Professor Frei received her Ph.D. in Operations and Information Management from the Wharton School at the University of Pennsylvania.  She holds an M.E. in Industrial Engineering from Pennsylvania State University, and a B.A. in Mathematics from the University of Pennsylvania.

  1. Managing Service Operations Course Development

    Managing Service Operations is an Elective Curriculum course taught at HBS. Over thirty cases and exercises have been created for the course. For a list of the cases developed for this course, please see the Publications link below.  For the most recent syllabus, click here: MSO Syllabus.

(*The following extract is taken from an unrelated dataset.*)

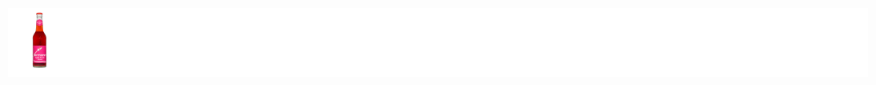 <a href="hermann/apfel-kirsch-330@2.png"><img src="hermann/apfel-kirsch-330.png" width="64" height="64" /></a>&nbsp;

  2. Managing the Operating Role of Customers

    Customers in operating roles introduce considerable variability into the production environment including differences in the demands they impose on the environment and the unpredictability of those demands. When customers are the source of production variability, the service experience can rely heavily on accommodating that variability. However, operational efficiency typically demands reducing variability. This research explores the challenge of managing the tradeoff between operational efficiency and service value, providing prescriptions for how to mitigate its effects through influencing customer behavior. See HBS 606-032 for a detailed discussion of managing the operating role of customers.
  3. Service Excellence by Design

    This research addresses how to design sustainable service models that deliver ongoing value to both customers and the firm. In particular, the research reveals three principles of effective service management (see HBS 606-031 for a detailed discussion of these design principles):

    • Ground the service offering in specific service attributes.
    • Build an explicit mechanism for funding the service offering.
    • Set employees up to reasonably deliver the service offering’s value.

  4. Managing Customer Information

    After a service offering is implemented, firms routinely collect significant amounts of data, including customer, employee, and firm financial data. However, service firms are not nearly as effective as they could be in taking advantage of these data. This research argues that a major shift in mindset is required before many organizations can effectively generate actionable insights from readily available data. See HBS 606-097 for a framework for approaching service management problems that can be informed by data analysis.
  5. How to Manage Customers for Increased Profits and Customer Satisfaction

    For many service firms, the customer plays an important role in contributing to the cost and/or quality of the service. This is very different than many manufacturing contexts, for example, where the firm has virtually complete control over product cost and quality. In these instances, firms need to design and manage customer involvement explicitly. By cultivating the appropriate environment, firms can harness customer efforts to the advantage of both the firm and customer. By not carefully managing this, however, firms can experience escalating costs in the face of eroding satisfaction.